The experiment itself was elegantly simple. Nucci's team worked with 23 highly educated young adults, 21 highly educated older adults, and 15 older adults classified as functionally illiterate—people who might recognize common signs or letters but couldn't sustain reading comprehension through a text. All three groups completed two listening tasks while their brains were being scanned. First, they listened to a Portuguese story, their native language, and hunted for a target word. They could follow the narrative and let context guide them. Then they listened to Japanese—a language none of them spoke—and performed the same task.

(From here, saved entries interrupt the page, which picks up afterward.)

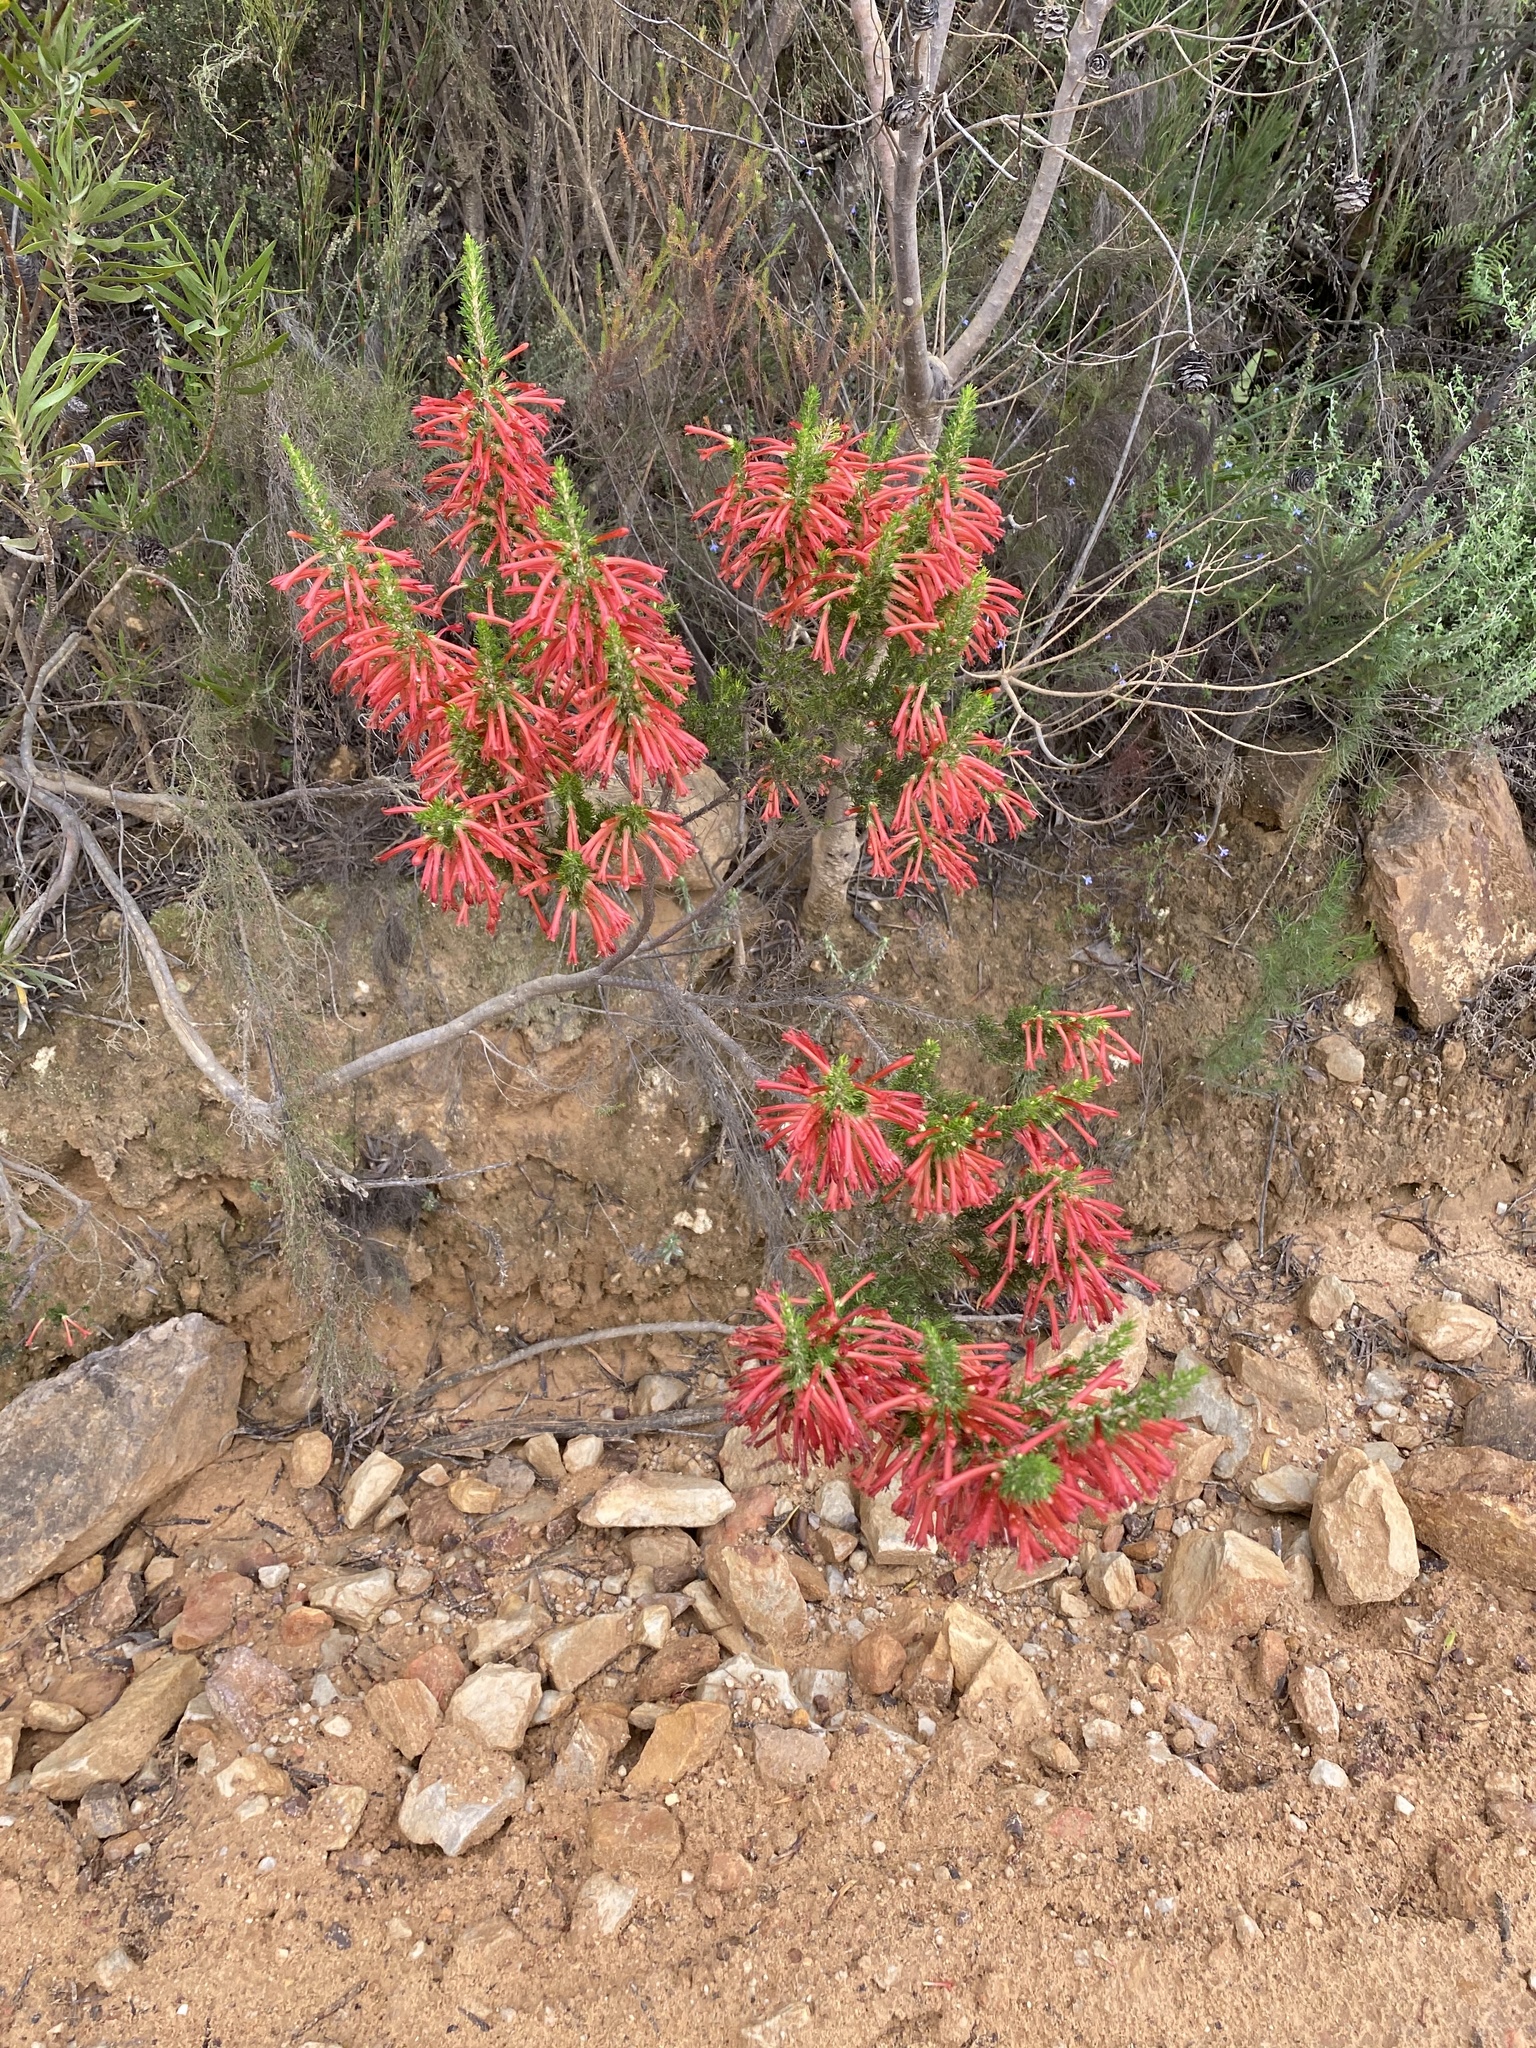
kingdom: Plantae
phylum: Tracheophyta
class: Magnoliopsida
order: Ericales
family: Ericaceae
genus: Erica
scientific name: Erica curviflora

No narrative thread. No meaning. Just an unbroken stream of unfamiliar sounds with one specific sequence to catch.

The results diverged sharply. When listening to Portuguese, the groups looked nearly identical: the functionally illiterate adults caught the target about 90 percent of the time, showing that meaning and context level the playing field. Japanese separated them fast. The functionally illiterate group caught the target just 17 percent of the time. Highly educated older adults managed 48 percent. Highly educated young adults reached 75 percent.

The brain imaging revealed why. During the Japanese task, educated adults activated the right inferior frontal gyrus—a region that acts as the counterpart to Broca's area, which handles speech production and language comprehension on the left side. The functionally illiterate adults showed no activity in that region whatsoever. Performance on the task correlated closely with reading proficiency scores across all participants. The connection was unmistakable.

Reading instruction, the researchers argue, trains a specific skill: explicit phonological analysis, the deliberate, conscious processing of sound into its component parts. Speaking a language—even fluently—doesn't build this capacity in the same way. It's what happens when you consciously sound out an unfamiliar word, count syllables, or catch a rhyme. Literate adults developed an extra resource that activates precisely when meaning is absent as a guide.

The study has limits worth noting. The functionally illiterate group was small at 15 people, and the researchers acknowledge that their participants generally faced fewer economic resources and more chronic stress across their lives—factors that independently affect brain development. Yet what the study conclusively shows is a locatable, measurable difference that appears specifically when meaning cannot help, and that correlates tightly with reading ability. That represents a more concrete result than much of the existing neuroscience in this space has managed to produce.

The implication is both humbling and clarifying: literacy isn't just about understanding text on a page. It's a rewiring of the listening brain itself.